Every super-reflexive space is isomorphic (in the Banach space sense) to a $q$-uniformly convex space for $2\leq q <\infty$. Such a space is said to have **martingale cotype $q$**. <strike>The property of having martingale cotype $q$ is preserved under ultraproducts (for a fixed $q$).</strike>
**Update 1 (2015-09-27)**: As Bill Johnson pointed out, having $q$-martingale cotype is a bad example, since it is not actually preserved under ultraproducts.
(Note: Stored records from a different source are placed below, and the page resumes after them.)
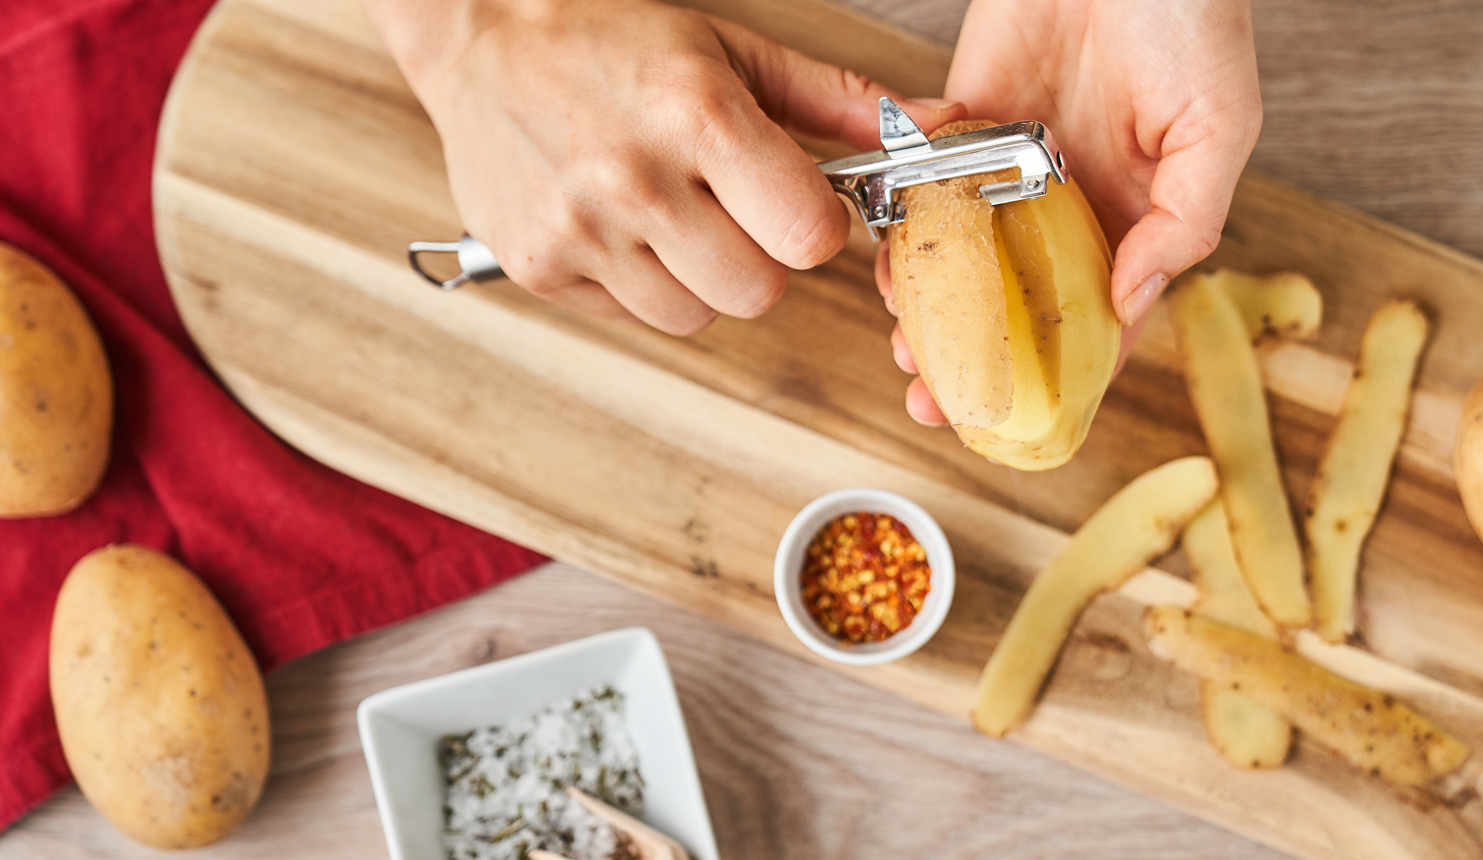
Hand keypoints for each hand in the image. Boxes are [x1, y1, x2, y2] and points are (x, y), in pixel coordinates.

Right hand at [365, 0, 963, 332]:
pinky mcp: (539, 267)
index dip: (814, 225)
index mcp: (696, 114)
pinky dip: (640, 284)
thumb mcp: (731, 49)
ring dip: (701, 279)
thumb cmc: (608, 36)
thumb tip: (927, 126)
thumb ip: (835, 100)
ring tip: (671, 215)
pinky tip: (622, 226)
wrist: (479, 34)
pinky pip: (631, 317)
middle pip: (759, 292)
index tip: (795, 202)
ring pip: (697, 317)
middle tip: (729, 209)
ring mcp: (581, 230)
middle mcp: (634, 178)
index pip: (808, 235)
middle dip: (761, 258)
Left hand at [879, 0, 1261, 424]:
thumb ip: (1185, 221)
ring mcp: (1014, 164)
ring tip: (902, 341)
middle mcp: (1072, 203)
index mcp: (1138, 217)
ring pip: (963, 256)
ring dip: (930, 304)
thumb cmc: (1193, 16)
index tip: (1018, 421)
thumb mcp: (1220, 126)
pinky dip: (907, 224)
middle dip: (976, 355)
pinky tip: (889, 262)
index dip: (1060, 377)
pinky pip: (928, 184)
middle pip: (1018, 301)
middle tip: (932, 397)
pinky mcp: (965, 118)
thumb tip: (1132, 304)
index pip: (1098, 320)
For a better example, being a uniformly convex Banach space with modulus $\delta(\varepsilon)$ is preserved under ultraproducts. [Proof: Let $\{B_i\}_{i\in I}$ be uniformly convex spaces with common modulus $\delta(\varepsilon)$. Let $x=(x_i)_\mathcal{U}$ and $y=(y_i)_\mathcal{U}$ be elements in the interior of the unit ball of the ultraproduct $B = \prod_{i\in I} B_i/\mathcal{U}$ with $\|x-y\|_B>\varepsilon$. Then $\mathcal{U}$-a.s. $\|x_i\|_{B_i}, \|y_i\|_{B_i} \leq 1$ and $\|x_i - y_i\|_{B_i} \geq \varepsilon$. By uniform convexity, $\|(x + y)/2\|_B = \lim_\mathcal{U} \|(x_i + y_i)/2\|_{B_i} \leq 1-\delta(\varepsilon)$.]
For another example, a space $B$ is of martingale cotype $q$ iff it is isomorphic to a Banach space with modulus of uniform convexity $\delta(\varepsilon) = C \varepsilon^q$. In other words, there is a constant $C$ and a new norm $\| \|_0$ such that $(1/C) \|x\|_0 \leq \|x\|_B \leq C \|x\|_0$ and $(B,\|\|_0)$ is uniformly convex with modulus $\delta(\varepsilon) = C \varepsilon^q$. Call such a $B$ a space of **martingale cotype $(C,q)$**. Unlike martingale cotype $q$, martingale cotype $(C,q)$ is preserved by ultraproducts. [The proof is similar to the previous one.]
**Update 2 (2015-09-27)**: The reason I am interested in this is because such properties have a lot of uniformity associated with them. For example, [Avigad and I][1] gave a variational norm on the mean ergodic theorem which holds for every Banach space of martingale cotype $(C,q)$. Our inequality only depends on $C$ and $q$.
[1]: http://arxiv.org/pdf/1203.4124v4.pdf